Ce qui m’intéressait, c’était aussi de mélanger les tons, les genres. La première partie ressemble plutôt à une comédie de remariage à l’américaine, une screwball comedy avec un personnage qui fuit sa fiancée, et la seconde est plus tragique. Je crois que cet équilibre entre la légèreté et la gravité, c’est le propre du cinéma.
La vie est-elle plus tragique pour les femmes que pour les hommes ?
Je n’en tirerais pas une généralité, mais dans le film, oui. C’est important. Le personnage féminin a plus de poids, elle est plus grave, elle change plus que l’homme, elle passe par tous les états, de l’extravagance à une profonde gravité à la fin. Et je crois que cet équilibre entre la légèreté et la gravité, c’est ce qui fait le cinéma. Je pense que mon film est un film sur la foi, sur les convictions des gens, des personnages, mais aussi sur la croyance que le cinéma peut faire des choses, sur la croyance dans la fiction, dans le spectacle du monde.
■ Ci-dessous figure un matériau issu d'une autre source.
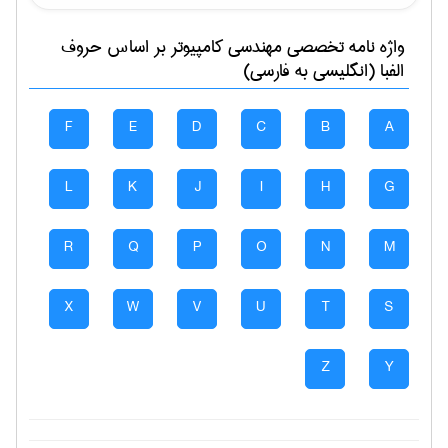
واژه نامه تخصصی
مهندسی كامپيوتر
بر اساس حروف
الفبا (انگلیسی به فارسی)
F
E
D
C
B
A
L
K
J
I
H
G
R
Q
P
O
N
M
X
W
V
U
T
S
Z
Y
Réussir à établir un lien entre le cinéma de fiction (le studio) et le monde tel qu’il est. Ce que j’aime, c’est lier des choses qui sont physiquement séparées, pour permettre au spectateur de fantasmer dessus. C’est ce que je voulais travailler dans ce film. Parfois le cinéma fait trop d’efforts pour nous convaincre que quelque chose est en train de se dérouler devant nos yeux, alors que nous savons que non, que c’est “du cinéma”, de la fiction, nous ne sommes pas débiles, nous le savons. Parce que nous acceptons le pacte avec la fiction.
Grand Tour de Miguel Gomes, avec Gonçalo Waddington et Crista Alfaiate (Portugal, Italie, France). En Compétition officielle.